Moderación trap
Sus movimientos eran mínimos, me atrevería a decir que delicados, pero mostraban al mundo una actitud desafiante
Soy un usuario habitual del metro de Barcelona. Lo pillo a todas horas, me gusta leer en él y últimamente he desarrollado la parafilia de escribir. Saco la libreta y hala. Cuando salgo algún sábado por la noche ya no vuelvo tan tarde como hace años, pero siempre me dan la una, una y media. El metro va lleno y se nota claramente quién sale y quién retira. Me fascina volver en metro sin tener que esperar al primero de la mañana, como hace décadas. El sábado pasado, sobre la una, en el trasbordo de Diagonal me fijé en un chico joven, delgado como una caña y moreno como Cristiano Ronaldo, que se movía con andares chulescos, la cintura de los tejanos muy baja y la barbilla un poco alzada, el punto justo para mostrar altivez, pero sin llegar a la soberbia. Supongo que me fijé en él porque su móvil expelía una banda sonora que no supe identificar. Veníamos de la línea verde y coincidimos de pillar la azul en dirección a Vall d’Hebron. Una vez en el andén, entramos en el convoy por la misma puerta que el chico y que una familia numerosa de turistas alemanes, con cuatro hijos. Sólo la madre y el chaval encontraron asiento. Tenía su aquel observar las diferencias. Ella, tensa, se sentó sin apoyar la espalda, con el culo en un extremo del banco. Él, relajado, se sentó cómodamente a su lado, pero sin hacer manspreading ni invadir espacio ajeno. Quieto en su trono subterráneo, pude fijar sus atributos reales.

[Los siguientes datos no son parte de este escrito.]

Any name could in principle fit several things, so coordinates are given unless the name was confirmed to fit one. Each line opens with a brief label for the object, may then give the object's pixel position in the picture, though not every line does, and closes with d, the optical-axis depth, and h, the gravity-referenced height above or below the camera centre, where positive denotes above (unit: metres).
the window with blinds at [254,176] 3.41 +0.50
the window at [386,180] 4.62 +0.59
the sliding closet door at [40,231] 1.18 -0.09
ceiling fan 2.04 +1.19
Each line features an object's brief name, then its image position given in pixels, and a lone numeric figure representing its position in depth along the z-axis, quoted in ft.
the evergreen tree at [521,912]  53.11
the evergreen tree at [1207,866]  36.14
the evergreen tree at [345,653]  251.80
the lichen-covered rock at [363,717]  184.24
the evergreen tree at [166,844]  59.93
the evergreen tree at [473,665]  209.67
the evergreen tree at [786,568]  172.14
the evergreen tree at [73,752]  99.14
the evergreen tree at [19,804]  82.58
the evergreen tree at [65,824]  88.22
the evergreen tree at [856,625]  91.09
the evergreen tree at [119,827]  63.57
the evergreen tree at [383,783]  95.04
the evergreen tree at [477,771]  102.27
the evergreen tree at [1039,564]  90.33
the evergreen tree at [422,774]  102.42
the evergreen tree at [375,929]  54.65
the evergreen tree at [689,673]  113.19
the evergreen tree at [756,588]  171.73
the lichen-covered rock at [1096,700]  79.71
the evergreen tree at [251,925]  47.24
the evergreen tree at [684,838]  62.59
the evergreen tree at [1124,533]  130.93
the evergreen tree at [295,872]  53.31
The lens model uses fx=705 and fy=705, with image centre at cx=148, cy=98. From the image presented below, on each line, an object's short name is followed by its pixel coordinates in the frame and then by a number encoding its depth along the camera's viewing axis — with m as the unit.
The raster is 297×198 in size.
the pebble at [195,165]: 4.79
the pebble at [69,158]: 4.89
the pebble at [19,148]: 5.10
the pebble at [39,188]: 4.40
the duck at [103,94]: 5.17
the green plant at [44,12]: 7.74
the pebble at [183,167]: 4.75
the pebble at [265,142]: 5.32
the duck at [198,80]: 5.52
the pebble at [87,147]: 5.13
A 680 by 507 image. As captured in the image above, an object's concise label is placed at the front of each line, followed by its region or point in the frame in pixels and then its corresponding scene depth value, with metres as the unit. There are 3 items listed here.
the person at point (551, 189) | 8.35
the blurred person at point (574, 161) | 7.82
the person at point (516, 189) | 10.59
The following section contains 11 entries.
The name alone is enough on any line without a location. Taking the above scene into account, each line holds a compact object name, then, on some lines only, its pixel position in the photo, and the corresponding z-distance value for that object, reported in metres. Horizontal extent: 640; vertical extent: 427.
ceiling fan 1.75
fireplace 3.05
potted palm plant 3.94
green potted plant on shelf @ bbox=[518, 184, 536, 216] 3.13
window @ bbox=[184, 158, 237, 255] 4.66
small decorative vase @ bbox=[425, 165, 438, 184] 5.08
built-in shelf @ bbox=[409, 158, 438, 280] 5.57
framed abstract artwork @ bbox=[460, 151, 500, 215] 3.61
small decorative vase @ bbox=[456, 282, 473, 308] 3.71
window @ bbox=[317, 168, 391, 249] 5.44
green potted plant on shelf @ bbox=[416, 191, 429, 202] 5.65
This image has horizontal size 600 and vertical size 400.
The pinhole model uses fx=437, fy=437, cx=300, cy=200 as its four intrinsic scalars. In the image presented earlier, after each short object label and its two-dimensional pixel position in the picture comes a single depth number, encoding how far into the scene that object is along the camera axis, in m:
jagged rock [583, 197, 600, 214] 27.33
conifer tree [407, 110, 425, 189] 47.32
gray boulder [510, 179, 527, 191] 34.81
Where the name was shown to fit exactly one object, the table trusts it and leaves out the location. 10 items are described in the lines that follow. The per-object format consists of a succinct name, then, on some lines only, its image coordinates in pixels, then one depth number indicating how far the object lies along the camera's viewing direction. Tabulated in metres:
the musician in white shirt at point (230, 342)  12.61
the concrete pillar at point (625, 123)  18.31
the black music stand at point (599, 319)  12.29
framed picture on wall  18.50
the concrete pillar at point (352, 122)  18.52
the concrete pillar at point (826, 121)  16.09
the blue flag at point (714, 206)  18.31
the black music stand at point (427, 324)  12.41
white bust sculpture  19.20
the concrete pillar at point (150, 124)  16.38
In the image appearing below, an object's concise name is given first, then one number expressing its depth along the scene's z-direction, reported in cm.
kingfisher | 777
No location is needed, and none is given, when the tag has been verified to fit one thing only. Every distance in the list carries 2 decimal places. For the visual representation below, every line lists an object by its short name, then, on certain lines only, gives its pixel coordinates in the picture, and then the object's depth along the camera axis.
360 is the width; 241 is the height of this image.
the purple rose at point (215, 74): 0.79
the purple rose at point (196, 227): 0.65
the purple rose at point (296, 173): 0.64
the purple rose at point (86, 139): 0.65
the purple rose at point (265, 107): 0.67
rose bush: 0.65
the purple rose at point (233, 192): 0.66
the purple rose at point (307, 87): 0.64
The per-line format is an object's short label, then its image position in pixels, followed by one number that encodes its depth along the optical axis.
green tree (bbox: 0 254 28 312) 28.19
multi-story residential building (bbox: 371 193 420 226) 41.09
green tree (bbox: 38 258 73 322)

La mano derecha acogía el móvil, que seguía emitiendo música trap, a un volumen audible pero discreto, difícilmente condenable por exceso de decibelios. No sabía dónde colocar una especie de cilindro opaco que debía contener alcohol y se lo metió entre las piernas, para no invadir el asiento de la alemana. Con los dedos de la mano izquierda sostenía la colilla de un cigarrillo liado, que bien podía ser un porro, pero que no humeaba. Lo llevaba apagado. Siguiendo el ritmo de su música, jugueteaba con la cremallera de una riñonera de la que sacaba y metía diversos elementos rectangulares, un carnet de identidad, billetes, una tarjeta, un paquete de Camel. Que llevase cigarrillos parecía corroborar que la colilla liada era de porro. Sus movimientos eran mínimos, me atrevería a decir que delicados, pero hechos para mostrar al mundo una actitud desafiante. Me fijé en que los dos hijos mayores de la familia alemana intercambiaban algún comentario, ininteligible por volumen y por léxico, pero no demasiado difícil de descifrar por el lenguaje corporal que gastaban. El reyezuelo del metro no se daba por aludido, pero seguía con su coreografía minimalista. En Sagrada Família bajaron los alemanes y algo iluminó el rostro del chaval. Les miró por la ventana y les dedicó una peineta. Luego siguió escuchando trap a volumen moderado.